As this article, https://www.guampedia.com/partition-of-the-marianas/, explains, the United States could have taken all of the Marianas in the Spanish-American War in 1898 instead of just Guam. What if they had? Obviously, they wouldn't fall into German and later Japanese control. Does this butterfly away Japanese involvement in World War I?
If the US has just claimed all the Marianas, the Germans has just as much interest as in OTL in purchasing, and the Spanish in selling, the Palau and Caroline island chains in 1899. They still fill a purpose of providing continuity between German-claimed possessions in the Marshall Islands and New Guinea.

In WWI, Japan might be deterred from seizing them because they are all on the other side of a string of purely American held Marianas islands including Saipan and Guam. On the other hand, the Japanese may not mind, using water and all.

If the Japanese are deterred or sufficiently delayed, maybe Australian or British forces would get around to occupying the Palaus and Carolines step by step from their occupation of New Guinea and the Bismarcks.

Or maybe, when you said the Marianas, you really meant to include all of Spanish Micronesia as well, so the Carolines & Palaus as well.

Either way, Japan still has Qingdao in China to motivate its involvement in WWI.

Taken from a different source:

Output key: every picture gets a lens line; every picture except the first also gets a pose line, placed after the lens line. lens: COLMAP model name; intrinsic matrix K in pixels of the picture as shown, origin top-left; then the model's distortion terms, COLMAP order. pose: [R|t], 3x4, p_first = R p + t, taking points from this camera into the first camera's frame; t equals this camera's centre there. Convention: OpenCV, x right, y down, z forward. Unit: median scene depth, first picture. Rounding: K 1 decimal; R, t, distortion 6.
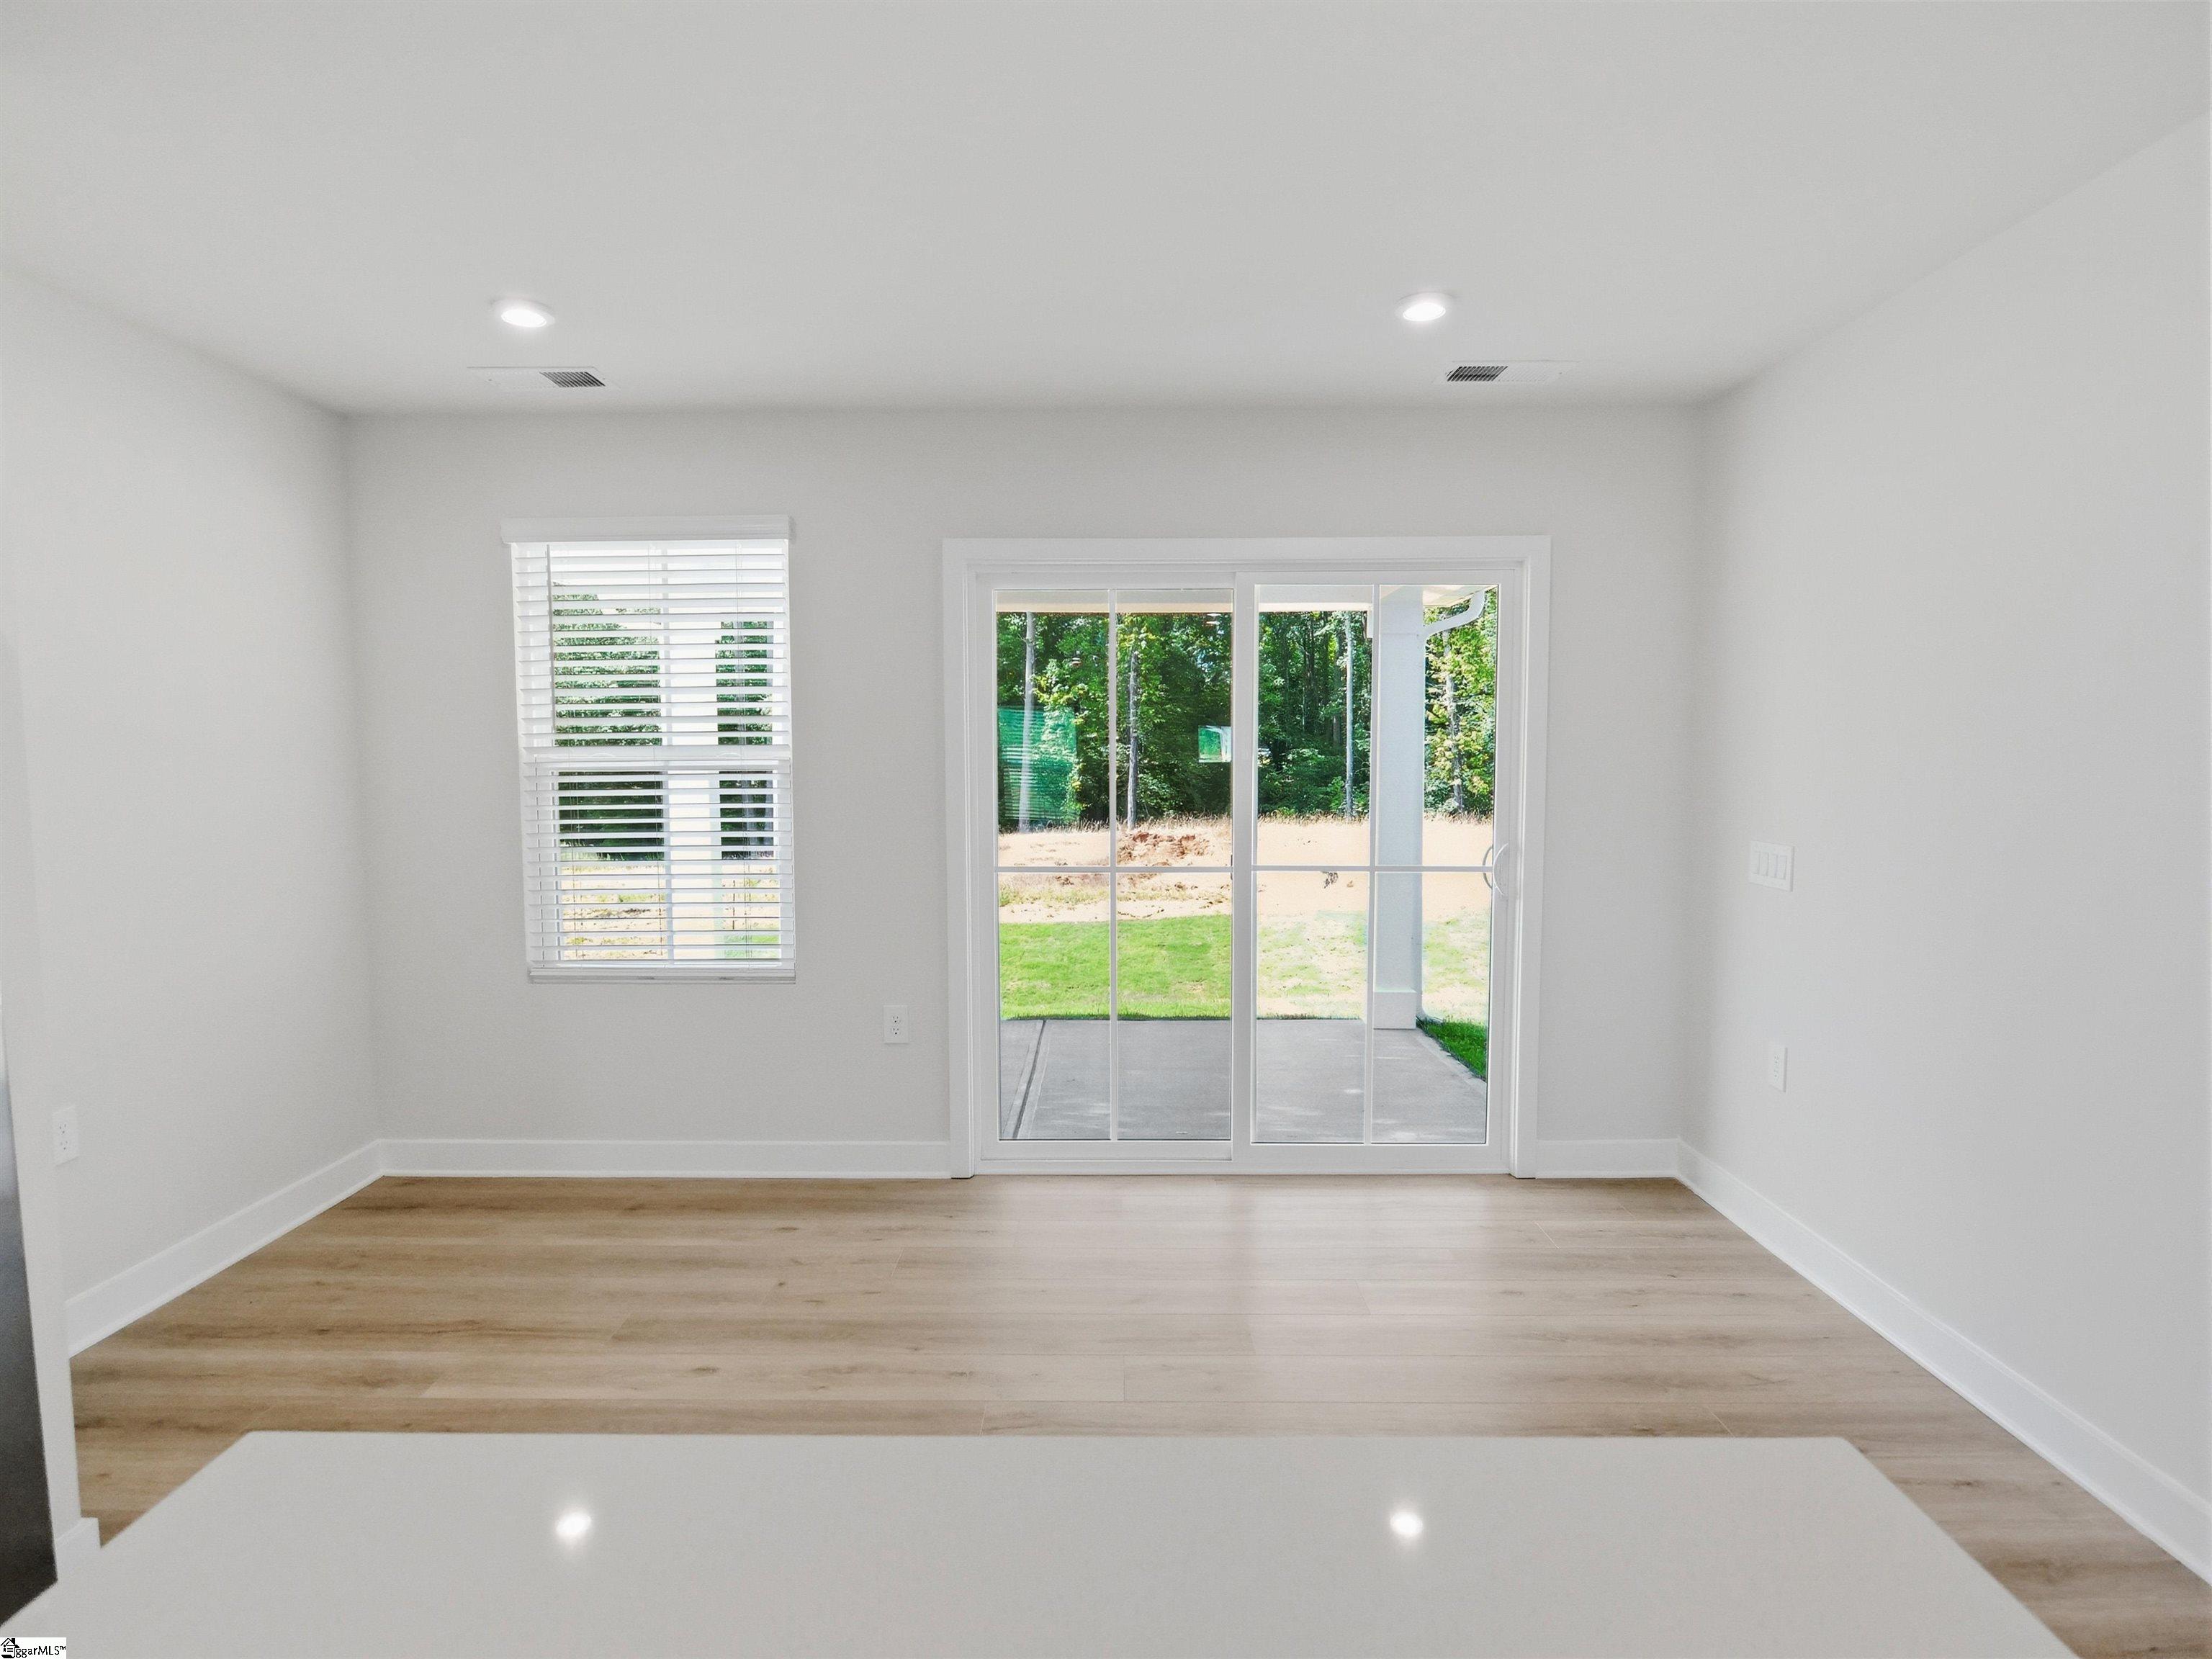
lens RADIAL K [[1192.5, 0, 1104.5], [0, 1192.5, 837.1], [0, 0, 1]] dist [-0.003390, -0.004102]
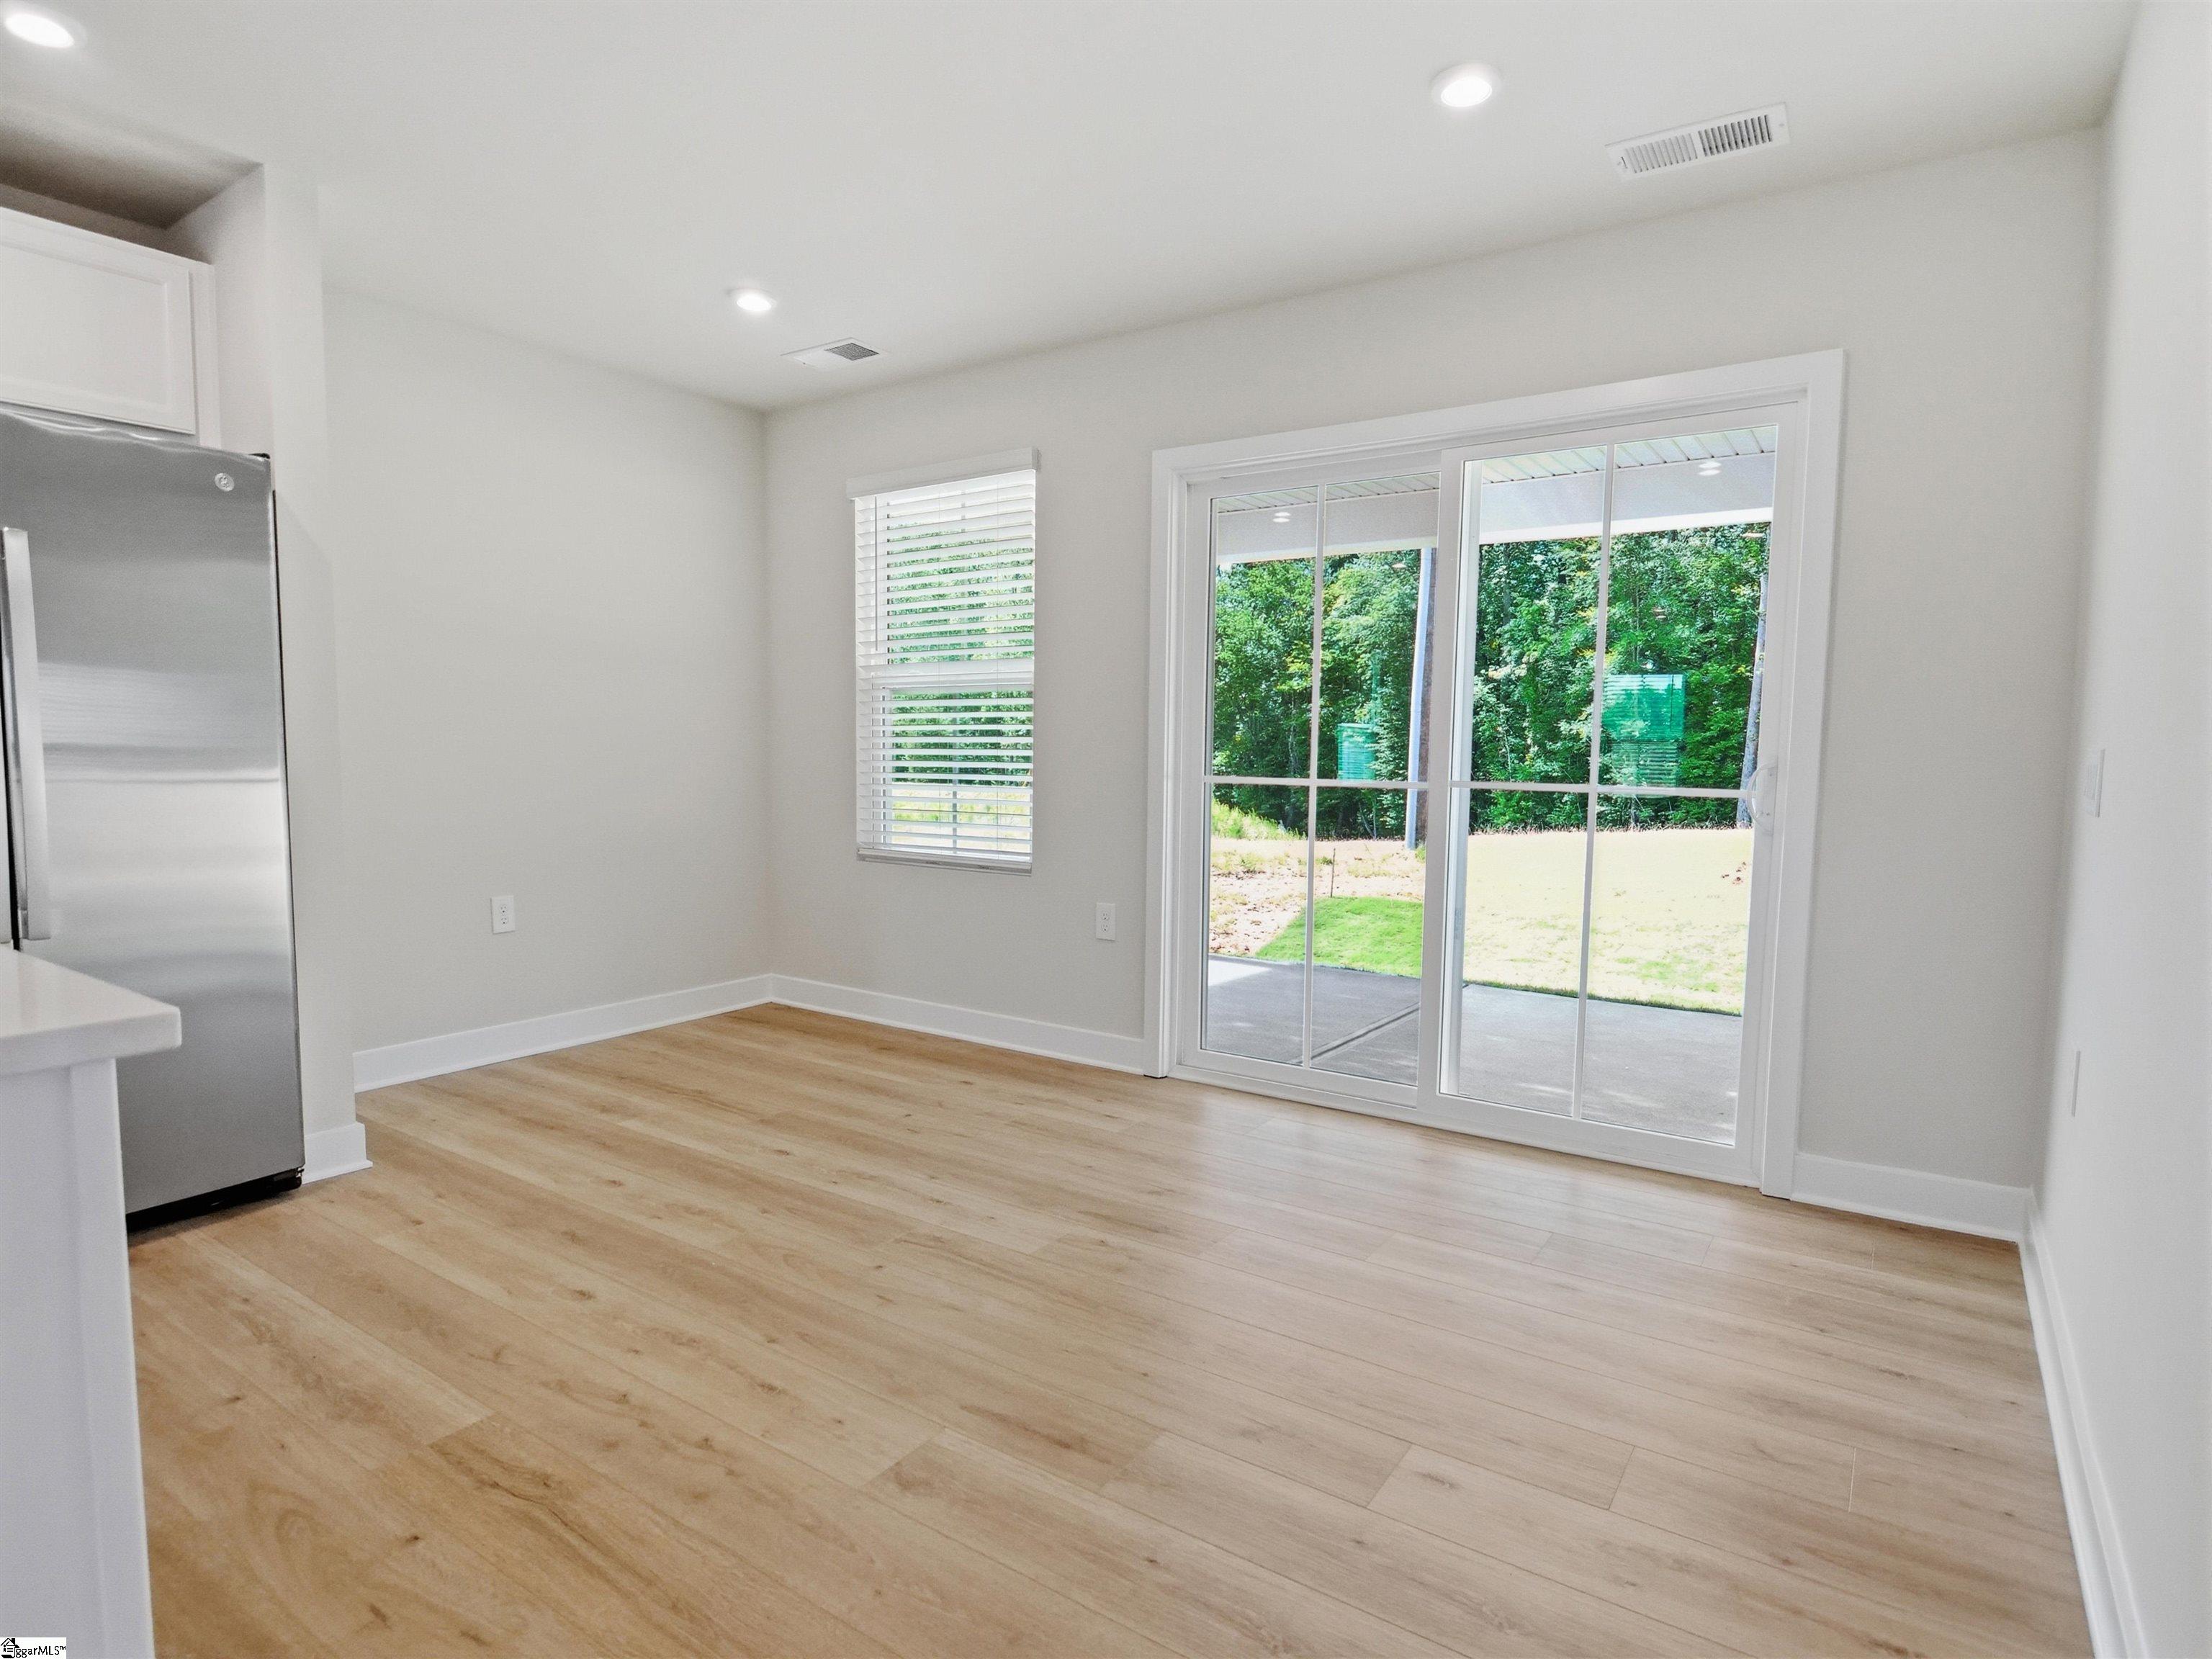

That was actually the target the PM and Cabinet authorized. Micronesian islands were an 'extra' target the Navy seized, exceeding their authority.
 
The Germans already had the Marshall Islands prior to purchasing the remainder of the Spanish East Indies, so the German interest in the area was preexisting. Without Saipan, they perhaps get a better deal though.

I think Japan would still be interested in grabbing up Palau, the Caroline Islands, and the Marshall Islands. If Japan isn't spending time taking Saipan, they may beat the Australians to Nauru. That's a lot of phosphate money in Japan's hands.

Germany OTL put no efforts into developing the place, so Saipan would perhaps see economic development a couple of decades sooner than historically. Japan took an interest in developing the place when it captured the Marianas, and the US seems to have been of a 'make this place lucrative' attitude.

Many of the Japanese immigrants to Saipan of OTL probably still end up going. There was significant Japanese migration to American Hawaii and Philippines after all. The difference is that those people might not get evicted like OTL. The population of the Northern Mariana Islands is only a quarter Chamorro today, and over half east and southeast asian (Chinese, Filipino, Korean, etc.) so it would just be amplification of an OTL trend of sizable asian immigration.
 
If Northern Mariana Islands had the same population density as Guam, the Marianas would have ~307,500 people.

Also, if Japan grabs Nauru, the US might get Nauru after WWII.
 
The population of the Northern Mariana Islands is only a quarter Chamorro today
FYI, there is a historical reason for this. When the Chamorros were defeated by the Spaniards in the Spanish-Chamorro War at the end of the 17th century, the ones from the Northern Mariana Islands were deported to Guam and only some of their descendants returned later.
 
Would they all be strategic military colonies, like Guam is?

The US still has bases in Marshall Islands, Palau, and Federated States of Micronesia today. They're American protectorates and the US is allowed to use random islands for military purposes.

Northern Mariana Islands is just the only territory the US took from Japan which voted to join the United States. I'm not sure why, but suppose it's because the super majority of people in NMI aren't indigenous Micronesians so there wasn't really a status of independence to return to. Nauru could be a strategic military protectorate like the others.